Available data =>
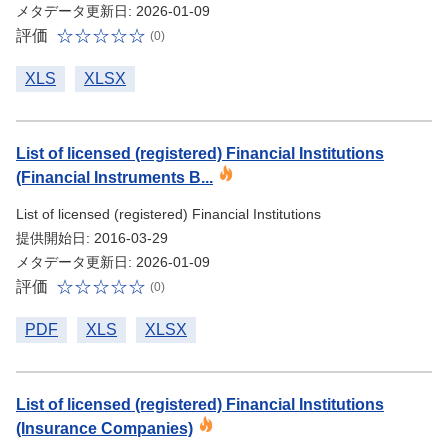
メタデータ更新日: 2026-01-09
評価
(0)
XLS
XLSX
List of licensed (registered) Financial Institutions
(Financial Instruments B...
List of licensed (registered) Financial Institutions
提供開始日: 2016-03-29
メタデータ更新日: 2026-01-09
評価
(0)
PDF
XLS
XLSX
List of licensed (registered) Financial Institutions
(Insurance Companies)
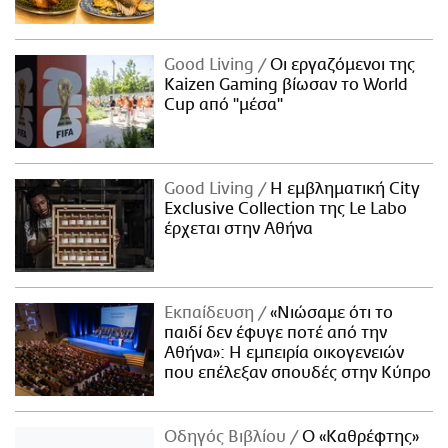
Good Living
Οι εργαζόμενοι της
Kaizen Gaming βίωσαν το World
Cup από "μέσα"
Good Living
Η εμβληματική City
Exclusive Collection της Le Labo
έρχεται στην Αθήνα
Εκπαίδευση
«Νιώσαμε ότι το
παιδί δεν έφυγε ποτέ από την
Αθήνα»: Η εμπειρία οικογενειών
που επέλεξαν σπουδές στην Κύπρο
Οδηγός Βιβλίου
Ο «Καθρέφτης»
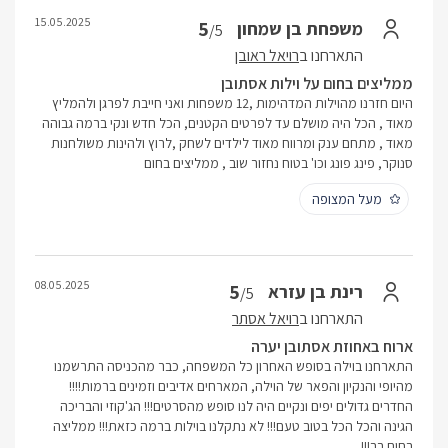
15.05.2025
5
משפחת בן שמחון
/5
התארחנו ב
רויאל ראובן
ממליצים בחום על וילות אסתובן
היום חזרנו מהוילות המדהימות ,12 משפחות ואני חייבת לפרגן ולהמליץ
מאוד , הכל היה מושלם עד לפרטים הקטנים, הכל חדש ונקי ברמה גבוהה
מאוד , מתחם ענק ומרווח מאוד לילדים לשחק ,לרוץ ולהינות משולחנות
סנוקר, פינג פונג וכו' בטוח נחזור שוב , ממליצים בחום
מעל המצופה
08.05.2025
5
רינת בן עזרא
/5
התארחנו ב
רויאל אסתר
ארוח באחוזת אסתובן יערה
התארחנו בוילה בסופש האחרון כל המשפחה, כבר מהכניסה התרשמנו
מהיופי והנקיון והפאר של הוילה, המארחים אדיבים וזמינים ברמות!!!!
החדרים גדולים יפים ונקיים היה לנו סופש מהסרטים!!! הג'קוזי והבריכה
הגינה והכל הכל בטוב טעם!!! לא נתקלנו בוילות ברמה כזאת!!! ממליצה
בחום רב!!!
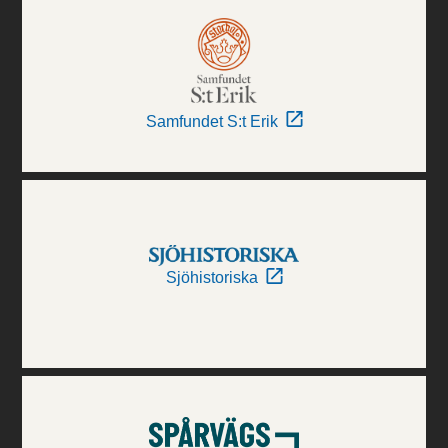
Samfundet S:t Erik
Sjöhistoriska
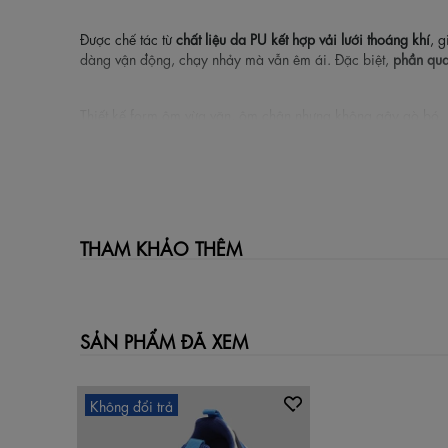
Được chế tác từ
chất liệu da PU kết hợp vải lưới thoáng khí
, 
dàng vận động, chạy nhảy mà vẫn êm ái. Đặc biệt,
phần qua
Thiết kế form ôm vừa vặn, ôm chân nhưng không gây gò bó, 
toàn
cho bé yêu của mình.
Đặc điểm nổi bật
Thiết kế Stitch năng động: In nhân vật Stitch ngộ nghĩnh
THAM KHẢO THÊM
Phối màu trắng – xanh navy trẻ trung, dễ phối hợp tra
Chất liệu da PU + vải lưới thoáng khí, mềm mại, bền 
Đế phylon nhẹ – êm – chống trơn trượt, hỗ trợ bé chạy
Quai dán tiện lợi, bé dễ dàng mang và tháo giày.
Form giày ôm chân, bảo vệ tốt trong giai đoạn phát tr
SẢN PHẨM ĐÃ XEM
Thông số kỹ thuật
Không đổi trả
Mã sản phẩm: BSB009997TRG
Thương hiệu: Biti’s
Dòng sản phẩm: Stitch Kids Collection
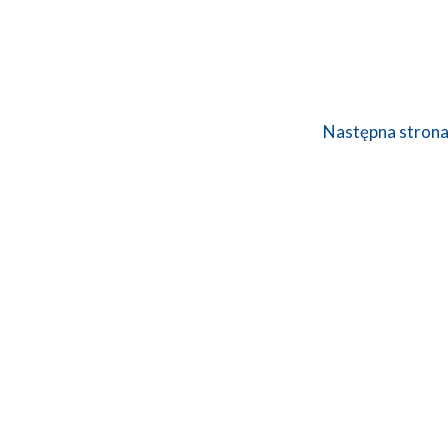
Następna stron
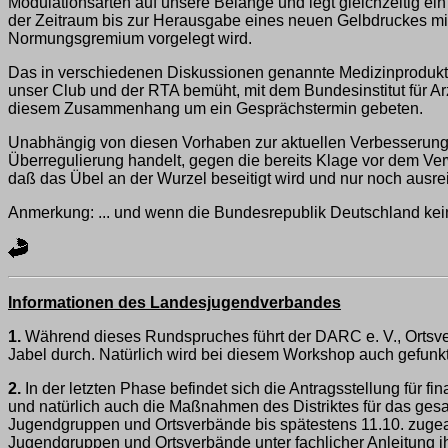
Modulationsarten auf unsere Belange und legt gleichzeitig ei
der Zeitraum bis zur Herausgabe eines neuen Gelbdruckes mit
Normungsgremium vorgelegt wird.
Das in verschiedenen Diskussionen genannte Medizinprodukte
unser Club und der RTA bemüht, mit dem Bundesinstitut für A
diesem Zusammenhang um ein Gesprächstermin gebeten.
Unabhängig von diesen Vorhaben zur aktuellen Verbesserung 
Überregulierung handelt, gegen die bereits Klage vor dem Ver
daß das Übel an der Wurzel beseitigt wird und nur noch ausrei
Anmerkung: ... und wenn die Bundesrepublik Deutschland kei
Informationen des Landesjugendverbandes
1.
Während dieses Rundspruches führt der DARC e. V., Ortsve
Jabel durch. Natürlich wird bei diesem Workshop auch gefunkt
2.
In der letzten Phase befindet sich die Antragsstellung für
und natürlich auch die Maßnahmen des Distriktes für das gesa
Jugendgruppen und Ortsverbände bis spätestens 11.10. zugear
Jugendgruppen und Ortsverbände unter fachlicher Anleitung i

Task to complete =>
The lines wanted are those from the start of the material above through the line with "ממליצים בחום על וילות אסתובן", both included; print them exactly and skip any picture.

Solution below =>
メタデータ更新日: 2026-01-09
評価
(0)
XLS
XLSX
List of licensed (registered) Financial Institutions
(Financial Instruments B...
List of licensed (registered) Financial Institutions
提供開始日: 2016-03-29
メタデータ更新日: 2026-01-09
評価
(0)
PDF
XLS
XLSX
List of licensed (registered) Financial Institutions
(Insurance Companies)
Good Living
Οι εργαζόμενοι της
Kaizen Gaming βίωσαν το World
Cup από "μέσα"
Good Living
Η εμβληματική City
Exclusive Collection της Le Labo
έρχεται στην Αθήνα
Εκπαίδευση
«Νιώσαμε ότι το
παιδί δεν έφυγε ποτέ από την
Αθήνα»: Η εμπειρία οικογενειών
που επέλεξαν σπουδές στην Κύπρο
Οδηγός Βιβλίου
Ο «Καθρέφτης»
15.05.2025
5
משפחת בן שמחון
/5
התארחנו ב
רויאל ראובן
ממליצים בחום על וילות אסתובן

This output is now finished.